The antitrust lawsuit against the Microsoft-Activision-Blizzard deal isn’t guaranteed, but the FTC appears to have done most of the research that included statements from Microsoft CEO Satya Nadella and CEO Bobby Kotick. from Activision-Blizzard. If it sees fit, the commission would present the lawsuit next month before its own internal administrative court. Since the door is still open, too it is likely that the FTC will end up giving the go-ahead to the operationbut while that arrives, it is frozen and will not be completed until next year.
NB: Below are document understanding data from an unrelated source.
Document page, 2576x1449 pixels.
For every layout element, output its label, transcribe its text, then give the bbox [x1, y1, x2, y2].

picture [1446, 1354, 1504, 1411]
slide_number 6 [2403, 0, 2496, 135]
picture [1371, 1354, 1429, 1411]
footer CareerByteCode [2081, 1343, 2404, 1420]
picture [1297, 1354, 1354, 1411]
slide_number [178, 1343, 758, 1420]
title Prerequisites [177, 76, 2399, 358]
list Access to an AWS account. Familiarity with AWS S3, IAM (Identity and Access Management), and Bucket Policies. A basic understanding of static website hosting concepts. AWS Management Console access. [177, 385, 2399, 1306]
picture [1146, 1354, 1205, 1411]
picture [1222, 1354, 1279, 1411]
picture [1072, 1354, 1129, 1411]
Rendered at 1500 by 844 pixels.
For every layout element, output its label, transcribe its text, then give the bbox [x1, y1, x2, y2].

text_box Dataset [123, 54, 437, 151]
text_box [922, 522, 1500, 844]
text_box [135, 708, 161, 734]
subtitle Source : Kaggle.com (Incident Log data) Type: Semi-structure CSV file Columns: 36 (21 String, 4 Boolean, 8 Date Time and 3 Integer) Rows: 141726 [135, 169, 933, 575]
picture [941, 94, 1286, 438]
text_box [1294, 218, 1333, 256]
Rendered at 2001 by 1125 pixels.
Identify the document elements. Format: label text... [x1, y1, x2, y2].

The possibility of the FTC filing an antitrust lawsuit adds to the grim Phase 1 report from the CMA, the Competition and Markets Authority (CMA), which concluded at the time that Microsoft’s acquisition of Activision-Blizzard may result in “in a substantial decrease in competition within one or more markets in the United Kingdom.” If we take into account that the CMA was once the spearhead to knock down the purchase of ARM by NVIDIA, it is logical to think that right now there are dark clouds over the agreement reached by Microsoft and Activision-Blizzard.
Microsoft has already responded to the CMA that its agreement with Activision-Blizzard will not harm the competitionbut the reality is that, seeing the reaction in the stock markets, few think that is true, and if not, the Redmond giant would not be trying to extend the agreement to share Call of Duty with PlayStation.
As we have already said, it is best to remain prudent, but it is clear that things have been getting increasingly ugly for Microsoft and Activision-Blizzard. If the FTC decides to file the lawsuit, it looks like the two companies are going to have to present some very good arguments and facts to get away with it.